A part of "trauma-informed" care is about promoting resilience through education and training of staff.

"Building a basic understanding of what trauma is and how it plays out through behavior is the first step in developing trauma-informed systems," Robinson said. "Once that understanding is in place, we can look at policies and procedures that are in place and consider whether they help or hinder recovery from trauma. For example, providing shelter staff and guests with easy-to-understand information about trauma prevalence and responses and tips for coping is a trauma-informed policy."

Robinson says she likes to use the so-called "hand model" of the brain to explain trauma to people without specialized knowledge in this area, and illustrate how the brain reacts when faced with danger.

"The frontal cortex essentially 'flips' off line, hence, people seemingly 'flip their lid'," she said. "People with complex trauma histories tend to experience more 'lid flips' due to overactivity of their sympathetic nervous system. When one's lid is flipped, so to speak, their rational mind is off line; they are in a fight-or-flight state of being."

Robinson says that knowledge of the brain can help people communicate more effectively with a person in this "lid-flipped" state.

"For example, this is probably not the time to ask somebody why they are acting the way they are acting," she said. "It is not the time to engage rationally. Rather, it may be time to take a deep breath, take a walk, drink some water.
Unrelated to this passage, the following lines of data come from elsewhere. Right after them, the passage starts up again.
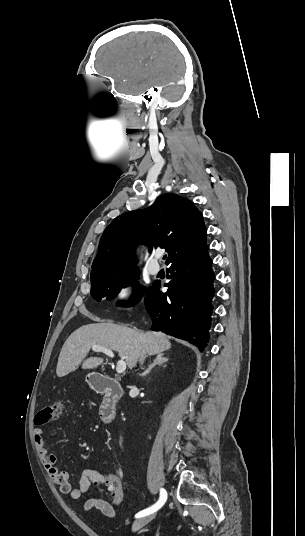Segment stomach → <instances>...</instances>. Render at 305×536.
Returning a JSON list of instances; mask_svg holds the SVG:
<instances>
[{"instance_id": "stomach-1", "label": "stomach", "mask_w": 305, "mask_h": 536, "mask_svg": "<svg viewBox=\"0 0 305 536\" xmlns=\"http://www.w3.org/2000/svg\"><path fill=\"white\" fill-rule=\"evenodd\" d=\"M92 378H93L92 374H88V376H86V382H88V384H91ZM97 380H99V378H97Z\"/></svg>"}]
</instances>
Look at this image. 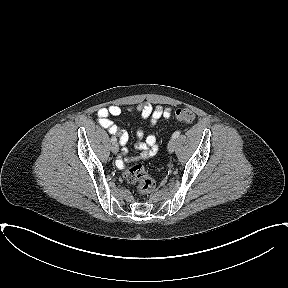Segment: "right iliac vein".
<instances>
[{"instance_id":"obj_1","label":"right iliac vein","mask_w":288,"mask_h":288,"mask_svg":"<svg viewBox=\"0 0 288 288\" xmlns=\"http://www.w3.org/2000/svg\"><path fill=\"white\" fill-rule=\"evenodd\" d=\"M111 151L116 154L119 152V145L117 142L112 143L111 145Z\"/></svg>"}]
</instances>
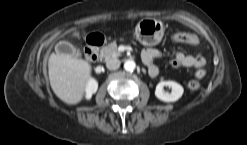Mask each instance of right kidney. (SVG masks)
<instances>
[{"instance_id":"ca27d5eb","label":"right kidney","mask_w":247,"mask_h":145,"mask_svg":"<svg viewBox=\"0 0 247 145\" xmlns=\"http://www.w3.org/2000/svg\"><path fill=\"white\" fill-rule=\"evenodd\" d=\"M98 89V83L95 79H89L86 84V98L90 99L92 95L97 91Z\"/></svg>"}]
</instances>
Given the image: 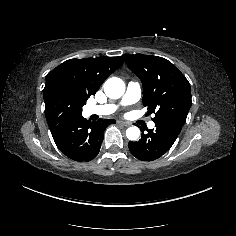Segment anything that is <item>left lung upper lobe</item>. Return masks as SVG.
<instances>
[{
	"label": "left lung upper lobe",
	"mask_w": 236,
	"mask_h": 236,
	"mask_svg": "<svg viewBox=\"0 0 236 236\" xmlns=\"http://www.w3.org/2000/svg\"><path fill=\"white\" fill-rule=\"evenodd\" d=\"M122 57L143 84V105L150 112L156 111L152 120L155 123L176 121L184 124L192 105L186 77L162 57L142 54Z\"/></svg>",
	"instance_id": "left-lung-upper-lobe-1"
}]
</instances>
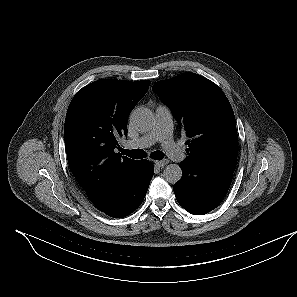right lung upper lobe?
Wrapping results in <instances>:
<instances>
[{
    "instance_id": "cb5924a9",
    "label": "right lung upper lobe",
    "mask_w": 297,
    "mask_h": 297,
    "mask_svg": "<svg viewBox=\"0 0 297 297\" xmlns=\"http://www.w3.org/2000/svg\"><path fill=\"white\" fill-rule=\"evenodd\" d=\"M149 80L101 79L82 88L66 114L64 139L70 169L100 211L112 206L139 171L140 161L115 152L127 135L130 111Z\"/></svg>"
}]
</instances>
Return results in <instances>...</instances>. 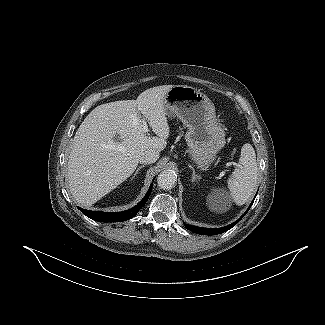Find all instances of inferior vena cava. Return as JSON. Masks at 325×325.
<instances>
[{"instance_id":"obj_1","label":"inferior vena cava","mask_w":325,"mask_h":325,"mask_svg":"<svg viewBox=\"0 0 325 325\" xmlns=\"http://www.w3.org/2000/svg\"><path fill=\"white\" fill-rule=\"evenodd\" d=\"M159 158V153L155 150H146L141 153L139 157V162L142 164H151L157 161Z\"/></svg>"}]
</instances>
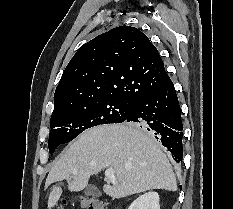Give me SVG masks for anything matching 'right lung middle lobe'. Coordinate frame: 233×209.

Come back down."

Robinson said shelters could consider setting aside areas that are comforting and calming.

"There are lots of ways to promote opportunities for people to have an alternative to aggression," she said.

Erasing stereotypes

One realization rocked the research team, Robinson said.

"Homelessness is just an arm's length away from all of us," she said. "Sometimes s--t happens in life and everything has gone OK and you've done everything you can and you're hit with some kind of circumstance - whether it's an illness or a recession or a death of a loved one or something happens and you lose everything."

Robinson says she has been interested not only in the project itself, but watching the students do the study to see how it's impacting them.

"When I reflect on why I teach, I really get great satisfaction watching my students and myself become just a little bit more human through education and through their experiences," Robinson said.

The professor says she can quantify her students' test scores or how many graduate or how many defend their dissertation, "but you can't quantify this part of education, and it's the part I care about - the humanizing aspect, growing better citizens, people who go out in the world and endeavor to make it a better place."